UK experts have been giving updates on progress towards a COVID-19 vaccine in an online event hosted by the Science Media Centre.
The Jenner Institute and Oxford Vaccine Group clinical teams are developing a ChAdOx1 nCoV-19 vaccine based on an adenovirus vaccine vector and the SARS-CoV-2 spike protein.
Prof Sarah Gilbert, lead researcher of the vaccine development programme, and professor of vaccinology, University of Oxford, told the Lancet she hopes to have vaccinated 500 volunteers by mid-May.
At yesterday’s Downing Street briefing Business Secretary Alok Sharma announced a vaccines task force. It will be formed from Government, industry, academia, and regulators. “The task force will coordinate with regulators to facilitate trials, which are both rapid and well supervised, and it will work with industry in the UK, and internationally, so we’re in a position to manufacture vaccines at scale,” he said.

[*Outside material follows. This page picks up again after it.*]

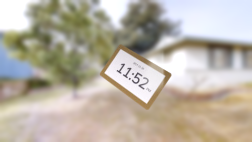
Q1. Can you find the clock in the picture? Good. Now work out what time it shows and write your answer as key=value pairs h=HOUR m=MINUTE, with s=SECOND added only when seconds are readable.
h=11 m=52
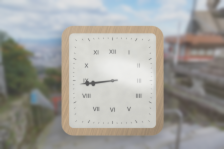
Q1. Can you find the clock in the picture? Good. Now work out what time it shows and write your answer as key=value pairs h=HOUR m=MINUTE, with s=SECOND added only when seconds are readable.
h=8 m=44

Chief Scientific Adviser Sir Patrick Vallance said: “Just to put some realism on vaccine development, that each single project does not have a high probability of success. So although everyone goes out with great enthusiasm, and we hope they work, it’s never the case that you know you’ve got a vaccine that’s going to work.”
Prof Gilbert and colleagues have been answering questions.
How does the lockdown affect clinical trials?
Prof Andrew Pollard, chief investigator on the study, and professor of paediatric infection and immunity, University of Oxford: “If there’s no transmission of the virus and no cases, it really makes it very challenging to be able to test whether the vaccine works in preventing the cases.
“I think because we’re very close to getting underway, and there is still some transmission there’s a reasonable chance that we’ll be able to pick up the efficacy of the vaccine over the next couple of months. But it’s definitely a question that needs to be addressed within these trials.
“I think the main issue is, if there is not very much transmission, then it may take much longer to be able to demonstrate that the vaccine works in the wild, so to speak.”
During lockdown would you target key workers or areas where the curve is rising?
Prof Pollard said that was something “we’ve been puzzling over, over the last weeks”. He continued: “We need to make sure that we’re identifying individuals who are more likely to be exposed to virus, that would be very important going forwards. So for example, studies involving healthcare workers might be one route to do that. We haven’t made that a specific strategy at the moment. That’s certainly a possibility.
“We are indeed already working with partners in other parts of the world to go through the regulatory and ethical processes to be able to set up trials elsewhere, particularly focusing on Africa, where there’s clearly a great need, potentially, in the future to have vaccine available.”
Are challenge trials being considered?
“This is where volunteers are deliberately infected with coronavirus after they’ve been vaccinated.”
He said: “There have historically been some challenge trials with coronavirus done in the past but those were the coronaviruses that caused the common cold, rather than the ones which caused the pandemic.
“Of course the risk of a challenge trial would be if you were to challenge a volunteer with the virus, and you had the dose wrong and it led to very severe disease. And that’s going to make it quite difficult to initiate those sorts of studies, until we have some treatments that could be available if things went wrong in one of those trials.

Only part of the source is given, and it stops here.